All records below must be retyped exactly.
START Data for analysis
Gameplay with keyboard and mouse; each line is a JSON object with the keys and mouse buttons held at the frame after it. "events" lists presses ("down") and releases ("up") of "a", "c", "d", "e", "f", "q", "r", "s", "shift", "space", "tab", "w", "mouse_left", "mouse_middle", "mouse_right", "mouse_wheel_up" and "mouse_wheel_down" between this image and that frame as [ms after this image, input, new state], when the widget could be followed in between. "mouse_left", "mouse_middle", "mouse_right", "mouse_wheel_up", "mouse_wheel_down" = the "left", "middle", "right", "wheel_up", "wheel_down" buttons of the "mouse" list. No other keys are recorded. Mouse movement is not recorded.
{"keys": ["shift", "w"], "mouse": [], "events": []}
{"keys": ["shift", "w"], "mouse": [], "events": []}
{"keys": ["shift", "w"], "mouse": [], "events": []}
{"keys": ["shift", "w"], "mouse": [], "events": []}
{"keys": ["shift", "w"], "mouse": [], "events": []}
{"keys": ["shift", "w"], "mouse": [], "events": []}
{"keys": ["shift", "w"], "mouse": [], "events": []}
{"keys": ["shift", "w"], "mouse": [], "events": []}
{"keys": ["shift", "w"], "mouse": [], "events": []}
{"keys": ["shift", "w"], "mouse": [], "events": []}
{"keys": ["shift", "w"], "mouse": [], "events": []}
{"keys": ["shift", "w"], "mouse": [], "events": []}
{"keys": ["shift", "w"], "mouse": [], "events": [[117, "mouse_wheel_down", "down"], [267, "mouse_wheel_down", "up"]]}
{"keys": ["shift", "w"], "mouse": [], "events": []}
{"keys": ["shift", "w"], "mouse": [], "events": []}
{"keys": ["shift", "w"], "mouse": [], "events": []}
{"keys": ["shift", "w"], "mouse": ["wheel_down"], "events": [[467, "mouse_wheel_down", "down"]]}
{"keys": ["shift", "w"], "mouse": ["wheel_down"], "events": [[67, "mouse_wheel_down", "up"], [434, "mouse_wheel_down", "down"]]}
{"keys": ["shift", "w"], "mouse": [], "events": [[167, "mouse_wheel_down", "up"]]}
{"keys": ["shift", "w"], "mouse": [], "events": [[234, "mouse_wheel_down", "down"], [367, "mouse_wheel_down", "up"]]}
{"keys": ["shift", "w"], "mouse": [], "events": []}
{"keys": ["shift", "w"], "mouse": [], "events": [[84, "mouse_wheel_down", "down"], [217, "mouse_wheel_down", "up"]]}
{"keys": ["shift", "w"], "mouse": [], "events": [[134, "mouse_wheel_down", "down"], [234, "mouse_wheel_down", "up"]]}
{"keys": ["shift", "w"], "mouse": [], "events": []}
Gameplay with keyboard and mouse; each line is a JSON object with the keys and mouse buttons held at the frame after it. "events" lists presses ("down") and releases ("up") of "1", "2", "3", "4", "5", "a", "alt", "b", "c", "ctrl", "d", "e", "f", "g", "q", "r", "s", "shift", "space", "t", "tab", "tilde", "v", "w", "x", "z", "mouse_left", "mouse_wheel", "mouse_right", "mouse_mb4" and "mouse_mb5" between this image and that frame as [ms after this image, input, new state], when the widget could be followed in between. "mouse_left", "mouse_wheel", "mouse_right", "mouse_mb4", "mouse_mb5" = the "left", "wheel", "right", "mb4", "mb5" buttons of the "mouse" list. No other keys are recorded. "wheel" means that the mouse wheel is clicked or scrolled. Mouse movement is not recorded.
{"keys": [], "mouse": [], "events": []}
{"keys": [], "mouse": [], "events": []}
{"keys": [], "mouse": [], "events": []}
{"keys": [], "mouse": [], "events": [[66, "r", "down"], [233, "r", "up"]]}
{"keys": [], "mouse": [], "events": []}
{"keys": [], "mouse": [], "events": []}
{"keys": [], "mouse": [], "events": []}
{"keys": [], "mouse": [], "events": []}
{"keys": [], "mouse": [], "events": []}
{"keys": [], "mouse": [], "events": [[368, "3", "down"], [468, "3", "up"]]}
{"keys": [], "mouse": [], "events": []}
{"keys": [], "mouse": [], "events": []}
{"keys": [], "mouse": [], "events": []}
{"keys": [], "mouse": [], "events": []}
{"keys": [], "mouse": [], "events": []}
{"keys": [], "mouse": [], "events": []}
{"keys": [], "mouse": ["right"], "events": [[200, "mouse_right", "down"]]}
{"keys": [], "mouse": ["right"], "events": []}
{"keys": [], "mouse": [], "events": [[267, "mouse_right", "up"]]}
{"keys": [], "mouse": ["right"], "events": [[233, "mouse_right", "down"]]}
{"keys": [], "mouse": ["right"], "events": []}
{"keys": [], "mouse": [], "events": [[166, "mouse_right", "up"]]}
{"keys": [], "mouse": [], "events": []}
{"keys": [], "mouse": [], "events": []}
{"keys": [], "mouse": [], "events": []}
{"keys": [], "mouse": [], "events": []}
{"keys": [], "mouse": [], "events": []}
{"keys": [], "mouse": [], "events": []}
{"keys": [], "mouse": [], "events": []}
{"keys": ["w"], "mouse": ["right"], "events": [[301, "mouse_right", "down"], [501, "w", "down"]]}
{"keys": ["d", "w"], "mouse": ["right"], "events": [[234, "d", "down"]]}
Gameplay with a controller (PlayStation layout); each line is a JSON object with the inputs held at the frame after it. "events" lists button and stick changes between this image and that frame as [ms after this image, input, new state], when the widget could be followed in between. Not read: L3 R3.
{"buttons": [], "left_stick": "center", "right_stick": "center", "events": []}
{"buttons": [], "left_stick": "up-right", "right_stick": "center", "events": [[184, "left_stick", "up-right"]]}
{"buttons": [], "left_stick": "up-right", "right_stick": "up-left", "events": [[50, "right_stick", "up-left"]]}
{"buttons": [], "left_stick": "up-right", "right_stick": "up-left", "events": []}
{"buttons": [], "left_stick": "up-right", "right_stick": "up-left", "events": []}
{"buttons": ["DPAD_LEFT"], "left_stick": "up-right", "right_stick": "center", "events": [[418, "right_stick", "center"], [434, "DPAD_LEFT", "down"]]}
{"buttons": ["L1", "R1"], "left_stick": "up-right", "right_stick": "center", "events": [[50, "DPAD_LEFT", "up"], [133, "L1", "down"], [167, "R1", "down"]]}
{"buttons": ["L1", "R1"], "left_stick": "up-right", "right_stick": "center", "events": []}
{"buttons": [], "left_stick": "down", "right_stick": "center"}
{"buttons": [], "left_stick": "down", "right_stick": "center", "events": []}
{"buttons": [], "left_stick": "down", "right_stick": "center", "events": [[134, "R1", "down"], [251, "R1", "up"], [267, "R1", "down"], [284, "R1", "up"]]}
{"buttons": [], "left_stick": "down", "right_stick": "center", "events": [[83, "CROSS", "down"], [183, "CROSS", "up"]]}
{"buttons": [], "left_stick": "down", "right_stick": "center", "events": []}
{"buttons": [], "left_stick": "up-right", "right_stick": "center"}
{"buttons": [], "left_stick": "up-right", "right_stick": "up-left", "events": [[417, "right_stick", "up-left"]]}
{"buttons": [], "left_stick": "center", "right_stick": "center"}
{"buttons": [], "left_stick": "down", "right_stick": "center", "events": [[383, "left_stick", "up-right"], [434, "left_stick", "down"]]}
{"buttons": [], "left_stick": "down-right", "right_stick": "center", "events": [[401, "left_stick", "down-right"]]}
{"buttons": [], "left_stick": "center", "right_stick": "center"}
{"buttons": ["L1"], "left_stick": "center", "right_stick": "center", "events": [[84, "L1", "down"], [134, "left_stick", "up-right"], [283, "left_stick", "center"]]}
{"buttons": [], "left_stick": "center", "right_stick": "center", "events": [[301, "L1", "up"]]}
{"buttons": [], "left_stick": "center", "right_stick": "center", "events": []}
END Data for analysis
◆ Solution ◆
Gameplay with keyboard and mouse; each line is a JSON object with the keys and mouse buttons held at the frame after it. "events" lists presses ("down") and releases ("up") of "a", "c", "d", "e", "f", "q", "r", "s", "shift", "space", "tab", "w", "mouse_left", "mouse_middle", "mouse_right", "mouse_wheel_up" and "mouse_wheel_down" between this image and that frame as [ms after this image, input, new state], when the widget could be followed in between. "mouse_left", "mouse_middle", "mouse_right", "mouse_wheel_up", "mouse_wheel_down" = the "left", "middle", "right", "wheel_up", "wheel_down" buttons of the "mouse" list. No other keys are recorded. Mouse movement is not recorded.
{"keys": ["shift", "w"], "mouse": [], "events": []}
{"keys": ["shift", "w"], "mouse": [], "events": []}
{"keys": ["shift", "w"], "mouse": [], "events": []}
{"keys": ["shift", "w"], "mouse": [], "events": []}
{"keys": ["shift", "w"], "mouse": [], "events": []}
{"keys": ["shift", "w"], "mouse": [], "events": []}
{"keys": ["shift", "w"], "mouse": [], "events": []}
{"keys": ["shift", "w"], "mouse": [], "events": []}
{"keys": ["shift", "w"], "mouse": [], "events": []}
{"keys": ["shift", "w"], "mouse": [], "events": []}
{"keys": ["shift", "w"], "mouse": [], "events": []}
{"keys": ["shift", "w"], "mouse": [], "events": []}
{"keys": ["shift", "w"], "mouse": [], "events": [[117, "mouse_wheel_down", "down"], [267, "mouse_wheel_down", "up"]]}
{"keys": ["shift", "w"], "mouse": [], "events": []}
{"keys": ["shift", "w"], "mouse": [], "events": []}
{"keys": ["shift", "w"], "mouse": [], "events": []}
{"keys": ["shift", "w"], "mouse": ["wheel_down"], "events": [[467, "mouse_wheel_down", "down"]]}
{"keys": ["shift", "w"], "mouse": ["wheel_down"], "events": [[67, "mouse_wheel_down", "up"], [434, "mouse_wheel_down", "down"]]}
{"keys": ["shift", "w"], "mouse": [], "events": [[167, "mouse_wheel_down", "up"]]}
{"keys": ["shift", "w"], "mouse": [], "events": [[234, "mouse_wheel_down", "down"], [367, "mouse_wheel_down", "up"]]}
{"keys": ["shift", "w"], "mouse": [], "events": []}
{"keys": ["shift", "w"], "mouse": [], "events": [[84, "mouse_wheel_down", "down"], [217, "mouse_wheel_down", "up"]]}
{"keys": ["shift", "w"], "mouse": [], "events": [[134, "mouse_wheel_down", "down"], [234, "mouse_wheel_down", "up"]]}
{"keys": ["shift", "w"], "mouse": [], "events": []}
Gameplay with keyboard and mouse; each line is a JSON object with the keys and mouse buttons held at the frame after it. "events" lists presses ("down") and releases ("up") of "1", "2", "3", "4", "5", "a", "alt", "b", "c", "ctrl", "d", "e", "f", "g", "q", "r", "s", "shift", "space", "t", "tab", "tilde", "v", "w", "x", "z", "mouse_left", "mouse_wheel", "mouse_right", "mouse_mb4" and "mouse_mb5" between this image and that frame as [ms after this image, input, new state], when the widget could be followed in between. "mouse_left", "mouse_wheel", "mouse_right", "mouse_mb4", "mouse_mb5" = the "left", "wheel", "right", "mb4", "mb5" buttons of the "mouse" list. No other keys are recorded. "wheel" means that the mouse wheel is clicked or scrolled. Mouse movement is not recorded.
{"keys": [], "mouse": [], "events": []}
{"keys": [], "mouse": [], "events": []}
{"keys": [], "mouse": [], "events": []}
{"keys": [], "mouse": [], "events": [[66, "r", "down"], [233, "r", "up"]]}
{"keys": [], "mouse": [], "events": []}
{"keys": [], "mouse": [], "events": []}
{"keys": [], "mouse": [], "events": []}
{"keys": [], "mouse": [], "events": []}
{"keys": [], "mouse": [], "events": []}
{"keys": [], "mouse": [], "events": [[368, "3", "down"], [468, "3", "up"]]}
{"keys": [], "mouse": [], "events": []}
{"keys": [], "mouse": [], "events": []}
{"keys": [], "mouse": [], "events": []}
{"keys": [], "mouse": [], "events": []}
{"keys": [], "mouse": [], "events": []}
{"keys": [], "mouse": [], "events": []}
{"keys": [], "mouse": ["right"], "events": [[200, "mouse_right", "down"]]}
{"keys": [], "mouse": ["right"], "events": []}
{"keys": [], "mouse": [], "events": [[267, "mouse_right", "up"]]}
{"keys": [], "mouse": ["right"], "events": [[233, "mouse_right", "down"]]}
{"keys": [], "mouse": ["right"], "events": []}
{"keys": [], "mouse": [], "events": [[166, "mouse_right", "up"]]}
{"keys": [], "mouse": [], "events": []}
{"keys": [], "mouse": [], "events": []}
{"keys": [], "mouse": [], "events": []}
{"keys": [], "mouse": [], "events": []}
{"keys": [], "mouse": [], "events": []}
{"keys": [], "mouse": [], "events": []}
{"keys": [], "mouse": [], "events": []}
{"keys": ["w"], "mouse": ["right"], "events": [[301, "mouse_right", "down"], [501, "w", "down"]]}
{"keys": ["d", "w"], "mouse": ["right"], "events": [[234, "d", "down"]]}
Gameplay with a controller (PlayStation layout); each line is a JSON object with the inputs held at the frame after it. "events" lists button and stick changes between this image and that frame as [ms after this image, input, new state], when the widget could be followed in between. Not read: L3 R3.
{"buttons": [], "left_stick": "center", "right_stick": "center", "events": []}
{"buttons": [], "left_stick": "up-right", "right_stick": "center", "events": [[184, "left_stick", "up-right"]]}
{"buttons": [], "left_stick": "up-right", "right_stick": "up-left", "events": [[50, "right_stick", "up-left"]]}
{"buttons": [], "left_stick": "up-right", "right_stick": "up-left", "events": []}
{"buttons": [], "left_stick": "up-right", "right_stick": "up-left", "events": []}
{"buttons": ["DPAD_LEFT"], "left_stick": "up-right", "right_stick": "center", "events": [[418, "right_stick", "center"], [434, "DPAD_LEFT", "down"]]}
{"buttons": ["L1", "R1"], "left_stick": "up-right", "right_stick": "center", "events": [[50, "DPAD_LEFT", "up"], [133, "L1", "down"], [167, "R1", "down"]]}
{"buttons": ["L1", "R1"], "left_stick": "up-right", "right_stick": "center", "events": []}
{"buttons": [], "left_stick": "down", "right_stick": "center"}
{"buttons": [], "left_stick": "down", "right_stick": "center", "events": []}
{"buttons": [], "left_stick": "down", "right_stick": "center", "events": [[134, "R1", "down"], [251, "R1", "up"], [267, "R1", "down"], [284, "R1", "up"]]}
{"buttons": [], "left_stick": "down", "right_stick": "center", "events": [[83, "CROSS", "down"], [183, "CROSS", "up"]]}
{"buttons": [], "left_stick": "down", "right_stick": "center", "events": []}
{"buttons": [], "left_stick": "up-right", "right_stick": "center"}
{"buttons": [], "left_stick": "up-right", "right_stick": "up-left", "events": [[417, "right_stick", "up-left"]]}
{"buttons": [], "left_stick": "center", "right_stick": "center"}
{"buttons": [], "left_stick": "down", "right_stick": "center", "events": [[383, "left_stick", "up-right"], [434, "left_stick", "down"]]}
{"buttons": [], "left_stick": "down-right", "right_stick": "center", "events": [[401, "left_stick", "down-right"]]}
{"buttons": [], "left_stick": "center", "right_stick": "center"}
{"buttons": ["L1"], "left_stick": "center", "right_stick": "center", "events": [[84, "L1", "down"], [134, "left_stick", "up-right"], [283, "left_stick", "center"]]}
{"buttons": [], "left_stick": "center", "right_stick": "center", "events": [[301, "L1", "up"]]}
{"buttons": [], "left_stick": "center", "right_stick": "center", "events": []}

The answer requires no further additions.